Report: Upped border security led to more immigrant deaths
Jun 14, 2013, 5:00 AM | Updated: 5:00 am
PHOENIX — A new report analyzes the trends and demographics of people who died in south-central Arizona after crossing the U.S.-Mexico border illegally.
“A Continued Humanitarian Crisis at the Border,” published by the University of Arizona’s Binational Migration Institute, released on June 5, takes a look at the number of migrant deaths in Arizona from 1990 to 2012.
The report says the number of immigrant deaths in that region of Arizona peaked in 2010. It concludes that periods of stronger border enforcement led to more immigrant deaths, with the theory that those crossing the border are doing so in more dangerous and remote areas than before.
The report also maps the locations of the 2,238 bodies discovered between 1990 and 2012, taking data from the Pima County Office of the Medical Examiner in Tucson.

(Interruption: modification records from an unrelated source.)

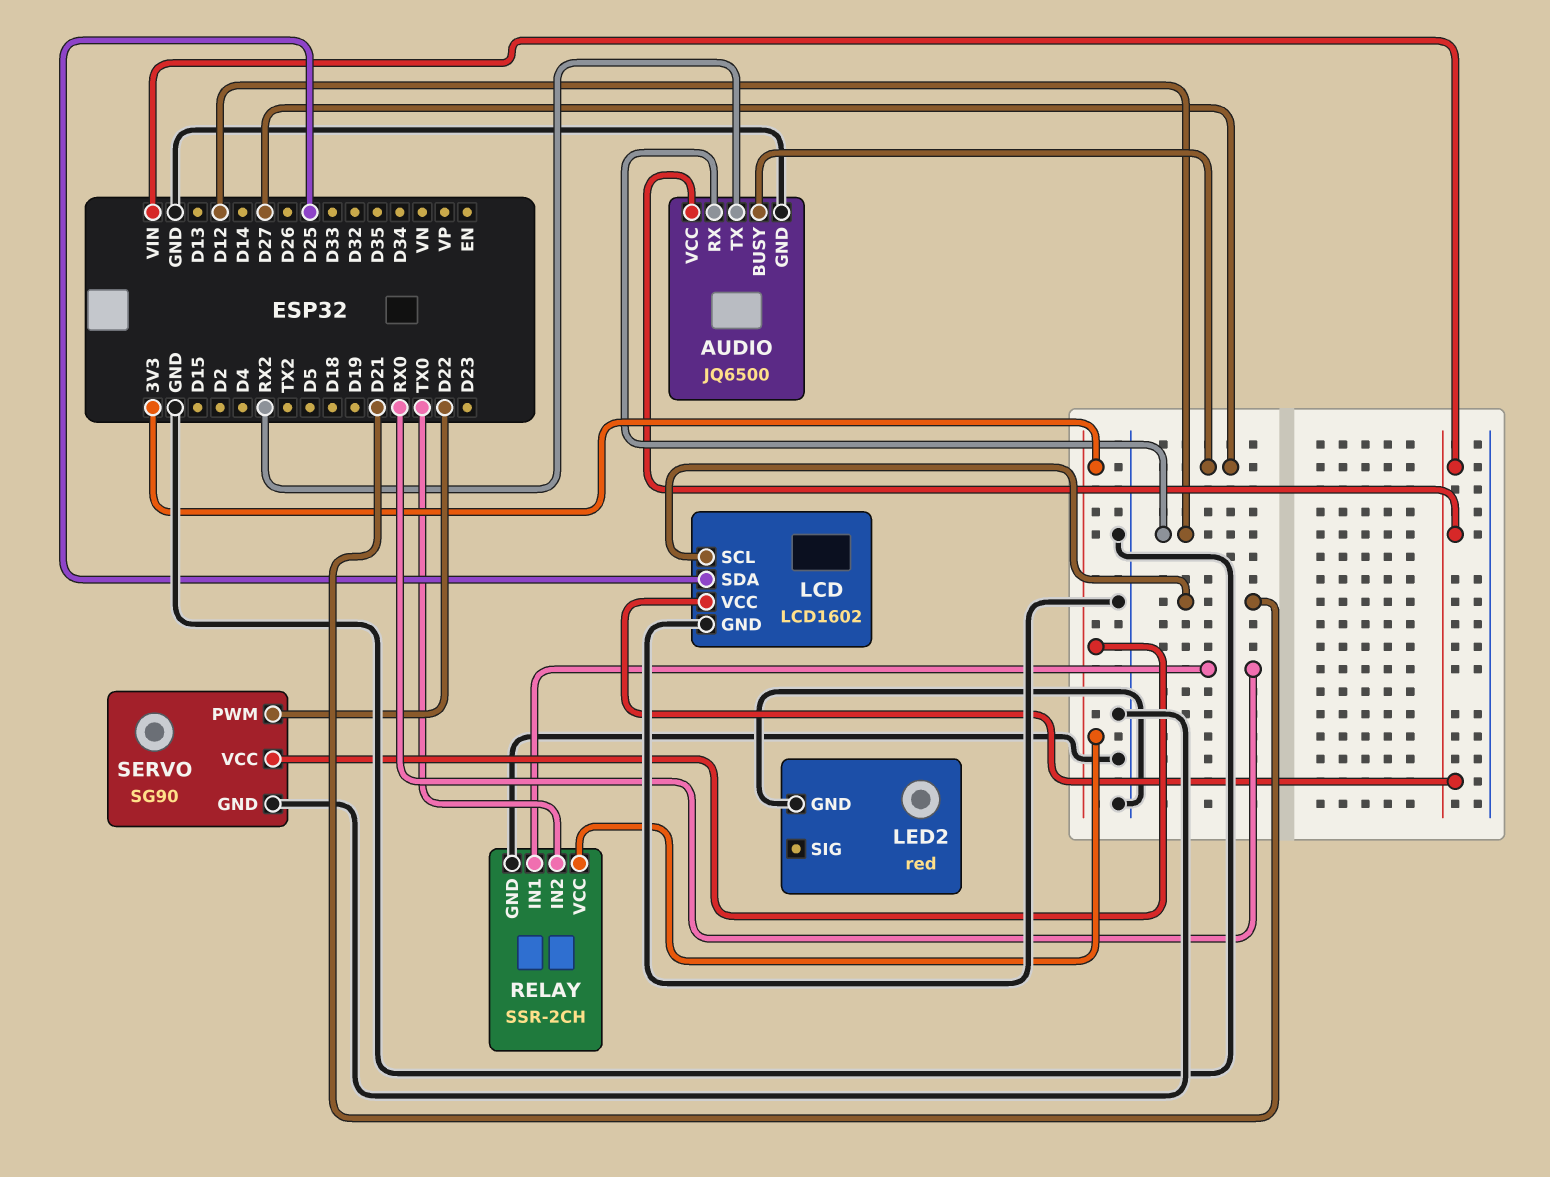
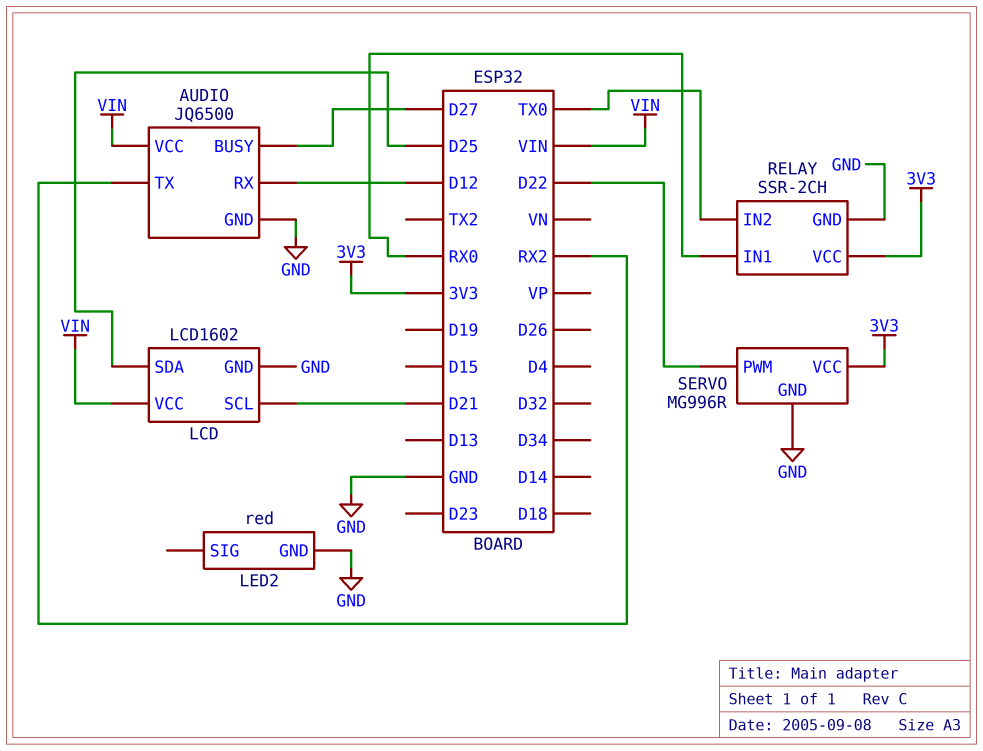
SERVO: SG90 -> MG996R

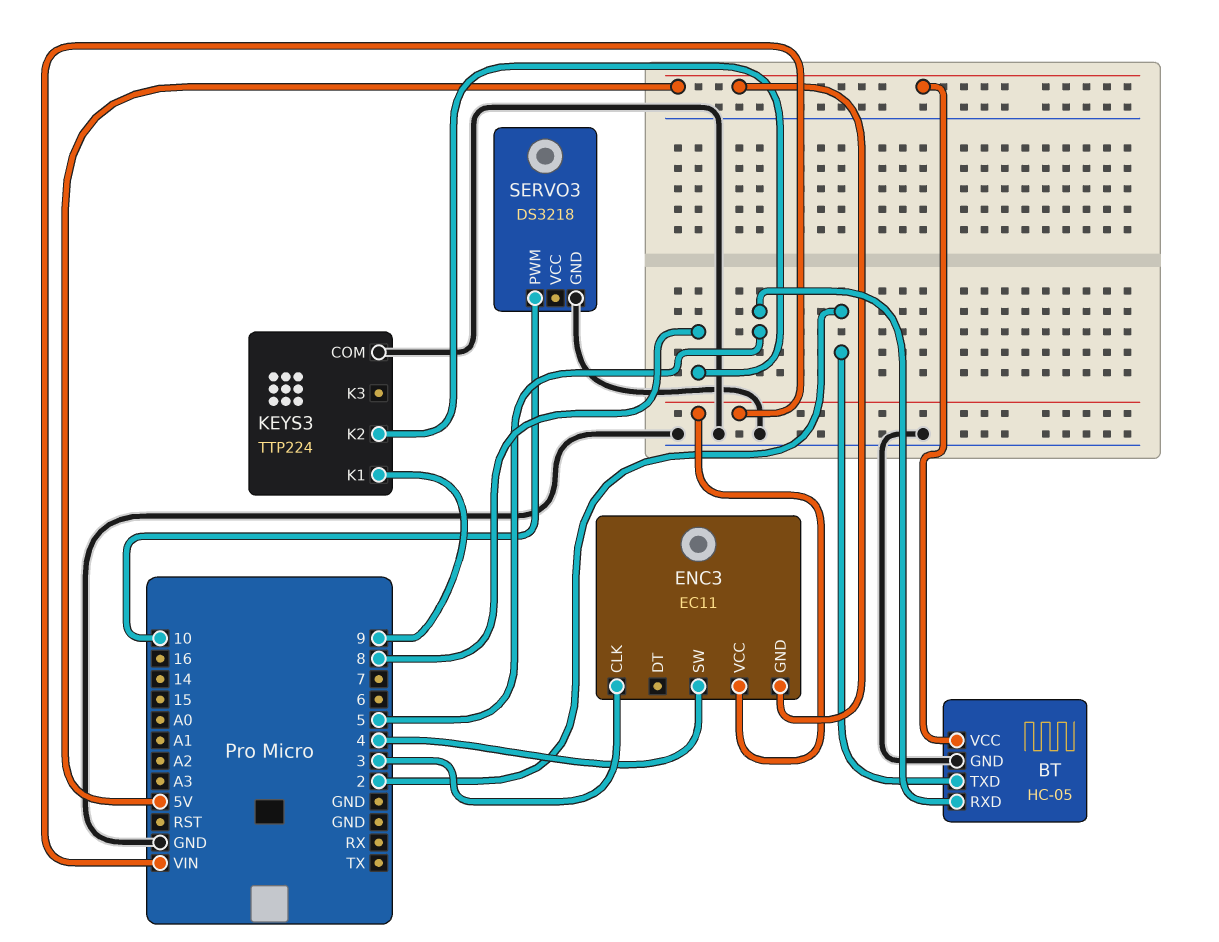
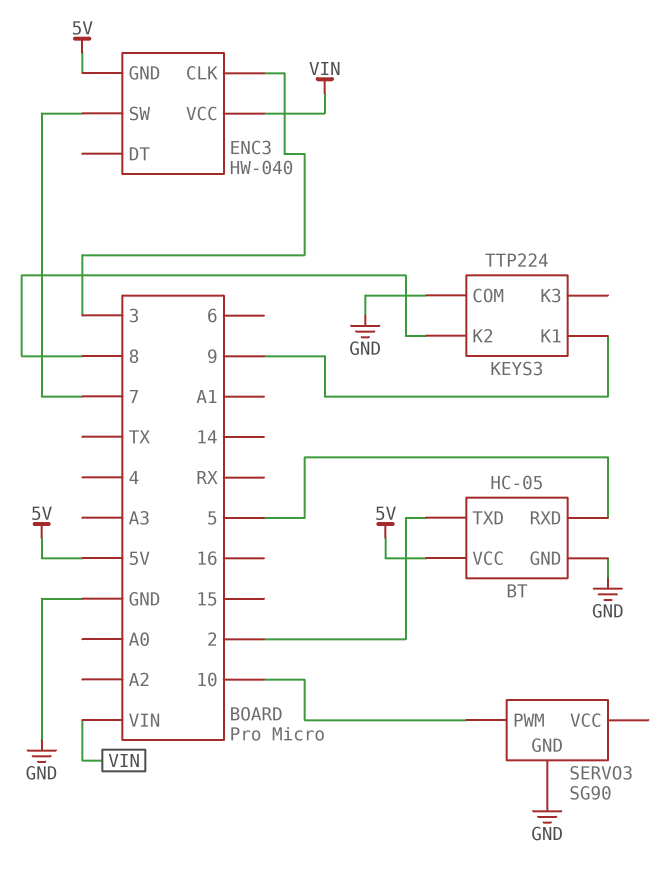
ENC3: EC11 -> HW-040
ENC3 pin SW: 4 -> 7
SERVO3: DS3218 -> SG90

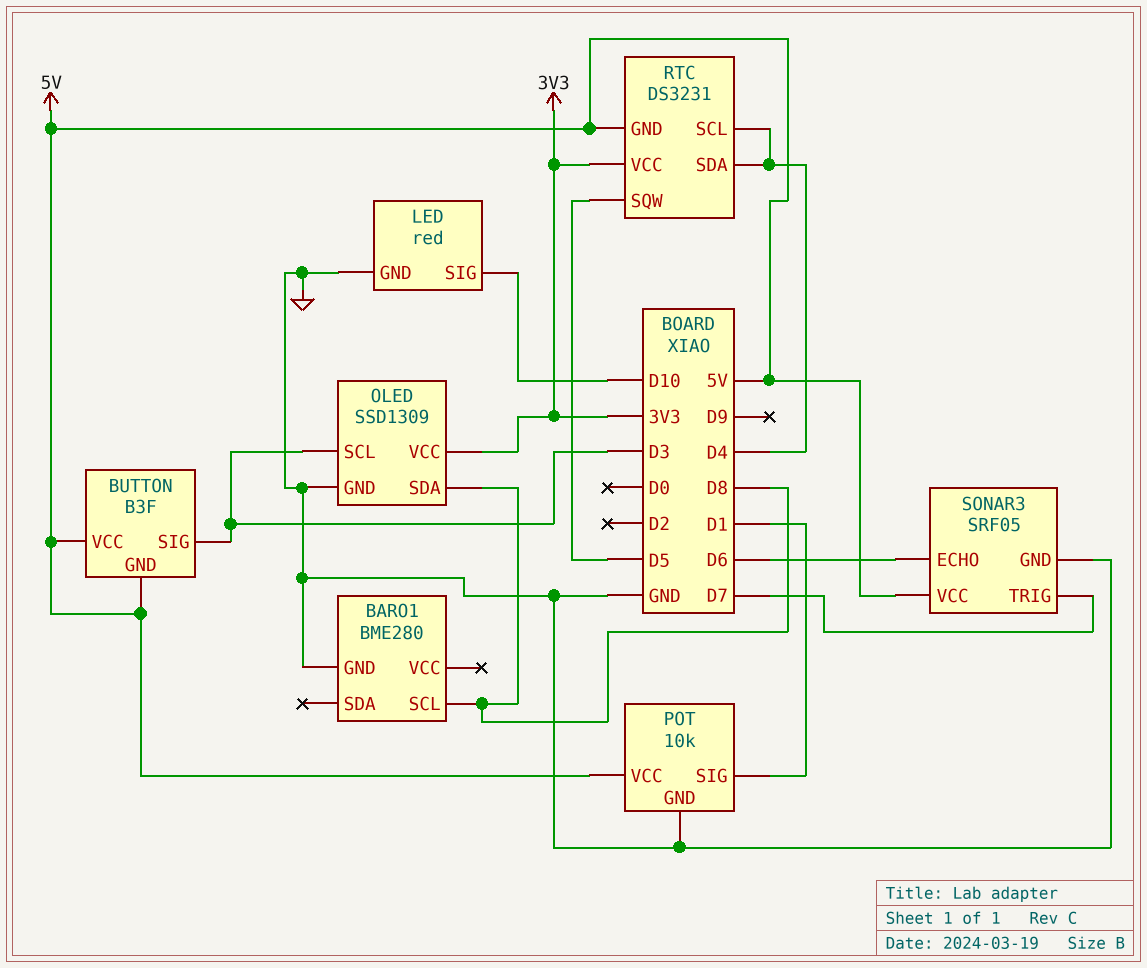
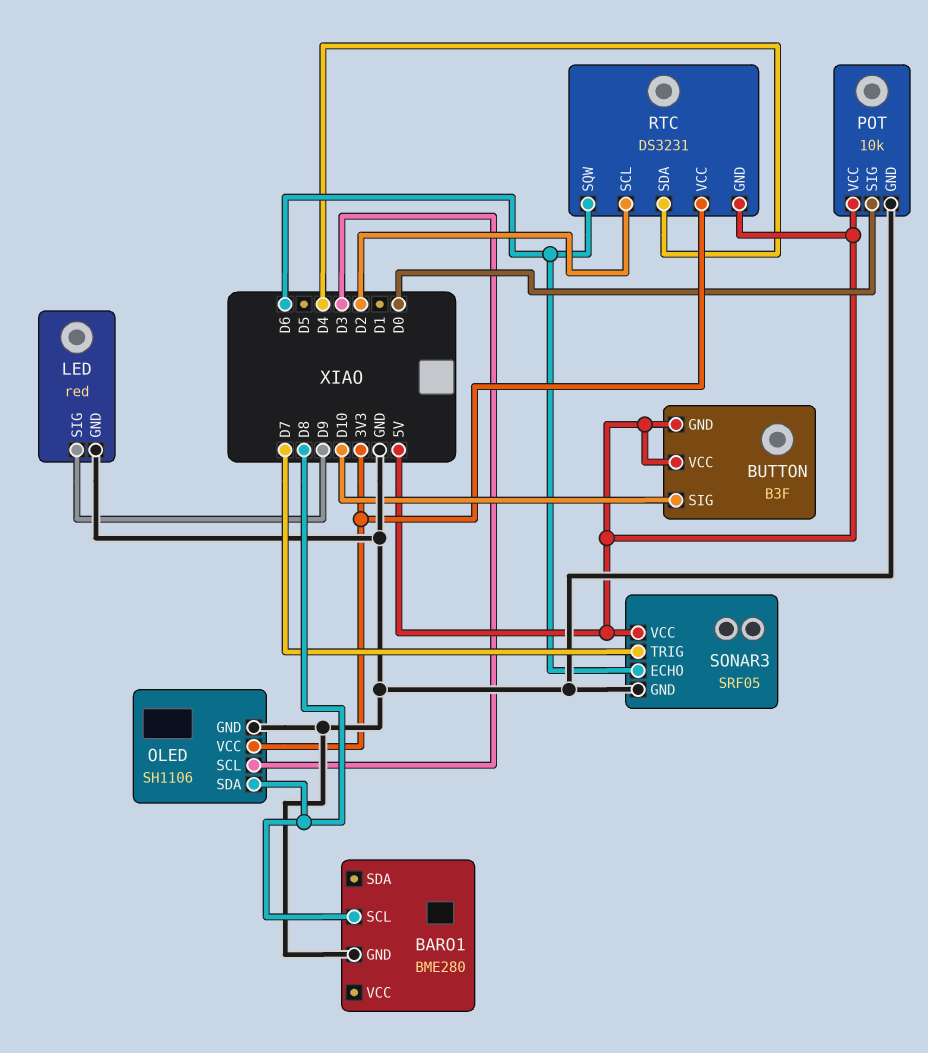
BUTTON pin SIG: D3 -> D10
LED pin SIG: D10 -> D9
OLED: SSD1309 -> SH1106
POT pin SIG: D1 -> D0
RTC pin SCL: D4 -> D2
RTC pin SQW: D5 -> D6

The medical examiner’s office said the average unauthorized immigrant crossing the border is a 30-year-old male, and that 46 percent of those who died after crossing the border illegally perished due to exposure, such as the desert heat.
The report’s authors conclude, “Our hope is that policy makers will consider the data presented in this report as they debate what is arguably the single most important piece of immigration legislation in nearly three decades.”